Sometimes it creates harshness, but I am in favor of opening up the debate on many things and the best way is by provoking ... How is sincerity seen in the kitchen world? As in the rest of the world.

In any case, honesty is not incompatible with education.

I am sincere and clear.

I am very lucky with my social networks, there are criticisms, but I try to take them with humor and humor, and from any criticism, no matter how ruthless it may be, there is always something to rescue and some truth.

I try to respond with sarcasm and grace, because humor helps you to withstand the blows of life. What is the basis of your kitchen? Affection and flavor.

His videos have a funny and roguish air.Alba Giné

How would you explain to someone who does not know Gipsy Chef who he is? I would tell him to sit down, look and open your mind.

That what is going to happen has nothing to do with what you have seen so far and that, after 10 videos, at some point you will feel like cooking.
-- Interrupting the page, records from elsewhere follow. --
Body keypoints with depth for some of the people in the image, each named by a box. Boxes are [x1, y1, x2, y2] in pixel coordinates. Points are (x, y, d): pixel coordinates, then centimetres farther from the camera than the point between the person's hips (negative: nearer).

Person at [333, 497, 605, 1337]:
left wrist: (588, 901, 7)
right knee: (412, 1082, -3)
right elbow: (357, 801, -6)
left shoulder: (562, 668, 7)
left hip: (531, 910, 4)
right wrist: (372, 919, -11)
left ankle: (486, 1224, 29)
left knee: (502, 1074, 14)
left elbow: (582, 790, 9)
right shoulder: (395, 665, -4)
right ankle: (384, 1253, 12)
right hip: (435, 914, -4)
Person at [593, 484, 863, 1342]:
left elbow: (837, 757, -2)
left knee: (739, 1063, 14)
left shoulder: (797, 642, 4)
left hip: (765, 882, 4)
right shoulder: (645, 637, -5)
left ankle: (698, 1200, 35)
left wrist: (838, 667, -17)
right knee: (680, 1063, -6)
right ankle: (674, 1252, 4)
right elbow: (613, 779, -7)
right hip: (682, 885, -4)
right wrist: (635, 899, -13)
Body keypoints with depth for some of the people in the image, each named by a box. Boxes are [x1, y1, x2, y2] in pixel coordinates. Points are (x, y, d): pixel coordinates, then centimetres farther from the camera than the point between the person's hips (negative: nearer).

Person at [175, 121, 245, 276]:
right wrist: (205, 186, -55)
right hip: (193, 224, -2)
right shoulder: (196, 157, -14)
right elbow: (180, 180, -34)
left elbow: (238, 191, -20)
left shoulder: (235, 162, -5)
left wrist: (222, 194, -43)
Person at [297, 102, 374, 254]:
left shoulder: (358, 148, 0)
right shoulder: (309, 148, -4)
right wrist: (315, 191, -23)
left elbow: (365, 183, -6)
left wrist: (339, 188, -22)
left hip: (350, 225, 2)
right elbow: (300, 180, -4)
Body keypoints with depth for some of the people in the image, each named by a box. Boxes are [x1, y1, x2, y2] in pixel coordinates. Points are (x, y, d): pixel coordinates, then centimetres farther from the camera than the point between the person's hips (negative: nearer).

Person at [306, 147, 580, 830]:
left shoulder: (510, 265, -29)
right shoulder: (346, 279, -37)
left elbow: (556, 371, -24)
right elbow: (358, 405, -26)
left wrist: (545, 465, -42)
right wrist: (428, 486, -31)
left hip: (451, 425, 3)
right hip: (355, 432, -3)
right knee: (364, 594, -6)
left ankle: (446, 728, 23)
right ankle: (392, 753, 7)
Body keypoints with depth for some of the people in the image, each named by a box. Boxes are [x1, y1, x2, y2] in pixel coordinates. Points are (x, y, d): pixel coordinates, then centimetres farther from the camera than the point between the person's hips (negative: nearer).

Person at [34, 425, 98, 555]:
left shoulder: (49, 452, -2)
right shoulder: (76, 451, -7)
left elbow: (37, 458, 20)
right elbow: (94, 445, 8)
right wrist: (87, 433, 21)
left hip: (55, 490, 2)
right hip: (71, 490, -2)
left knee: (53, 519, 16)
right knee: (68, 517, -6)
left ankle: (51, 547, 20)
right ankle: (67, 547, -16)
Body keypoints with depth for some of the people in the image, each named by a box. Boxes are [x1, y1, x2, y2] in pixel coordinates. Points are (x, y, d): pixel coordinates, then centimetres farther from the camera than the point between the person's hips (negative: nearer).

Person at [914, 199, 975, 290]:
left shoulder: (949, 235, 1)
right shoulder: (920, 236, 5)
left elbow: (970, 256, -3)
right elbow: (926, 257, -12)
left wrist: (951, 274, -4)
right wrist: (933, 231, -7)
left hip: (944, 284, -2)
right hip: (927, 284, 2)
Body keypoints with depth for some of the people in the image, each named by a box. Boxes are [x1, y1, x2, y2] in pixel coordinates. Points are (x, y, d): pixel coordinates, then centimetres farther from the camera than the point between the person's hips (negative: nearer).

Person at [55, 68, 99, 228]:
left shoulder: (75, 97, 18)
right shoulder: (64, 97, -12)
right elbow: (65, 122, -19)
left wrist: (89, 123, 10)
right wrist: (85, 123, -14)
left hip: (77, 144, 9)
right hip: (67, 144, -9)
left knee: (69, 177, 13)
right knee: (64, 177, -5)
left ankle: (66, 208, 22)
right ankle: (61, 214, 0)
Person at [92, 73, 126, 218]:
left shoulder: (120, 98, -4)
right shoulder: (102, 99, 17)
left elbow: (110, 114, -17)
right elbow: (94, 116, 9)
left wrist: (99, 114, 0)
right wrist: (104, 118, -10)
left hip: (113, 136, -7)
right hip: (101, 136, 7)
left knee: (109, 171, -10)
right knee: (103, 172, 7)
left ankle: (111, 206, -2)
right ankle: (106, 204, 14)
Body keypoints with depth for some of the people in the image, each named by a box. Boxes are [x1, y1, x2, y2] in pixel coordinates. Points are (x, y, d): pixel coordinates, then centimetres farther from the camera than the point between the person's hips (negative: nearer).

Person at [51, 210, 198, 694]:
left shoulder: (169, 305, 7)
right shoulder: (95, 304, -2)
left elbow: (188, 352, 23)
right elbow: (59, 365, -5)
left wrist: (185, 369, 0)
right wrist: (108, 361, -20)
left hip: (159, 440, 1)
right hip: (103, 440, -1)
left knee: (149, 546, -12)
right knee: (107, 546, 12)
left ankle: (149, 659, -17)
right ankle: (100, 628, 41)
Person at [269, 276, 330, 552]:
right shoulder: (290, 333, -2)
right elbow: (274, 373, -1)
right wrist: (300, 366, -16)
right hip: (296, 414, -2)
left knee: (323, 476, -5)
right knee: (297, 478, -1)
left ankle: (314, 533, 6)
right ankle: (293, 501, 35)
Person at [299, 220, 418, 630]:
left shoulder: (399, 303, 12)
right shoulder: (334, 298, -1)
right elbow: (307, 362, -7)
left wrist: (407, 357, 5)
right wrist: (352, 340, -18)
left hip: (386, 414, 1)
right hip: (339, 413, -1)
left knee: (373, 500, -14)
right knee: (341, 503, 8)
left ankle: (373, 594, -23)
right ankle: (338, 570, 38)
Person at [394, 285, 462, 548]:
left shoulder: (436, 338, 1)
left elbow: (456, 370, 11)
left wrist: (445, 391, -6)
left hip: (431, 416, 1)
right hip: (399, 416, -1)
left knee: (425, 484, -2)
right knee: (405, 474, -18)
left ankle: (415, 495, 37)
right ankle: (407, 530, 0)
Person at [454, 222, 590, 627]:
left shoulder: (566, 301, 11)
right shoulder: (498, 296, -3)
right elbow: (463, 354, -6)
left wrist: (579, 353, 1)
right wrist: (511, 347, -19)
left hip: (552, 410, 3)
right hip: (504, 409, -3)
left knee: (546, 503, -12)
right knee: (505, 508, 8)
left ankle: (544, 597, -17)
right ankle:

I say that my recipes are just a starting point, I'll give you an idea, if you want to do it to the letter, fine, but also dare to try. After a lot of effort and setbacks you have achieved success, what is the formula? The greatest success is feeling happy with what you do, the rest are mandangas and egos, although it is cool to be recognized because you have written a cool book or because you have made a great recipe ... But for me, success is happiness with I do things, when it is not like that, it shows a lot. You have two premises in Sitges affected by the closure of the Catalan hotel industry, how do you see the situation in general? The politicians improvise so that we anticipate.

The hotel industry is one of the great engines of the country and right now I don't know if it will survive. How did we get out of this? Throwing eggs and a bit of rebellion.

I think that if we were closer together everything would work better.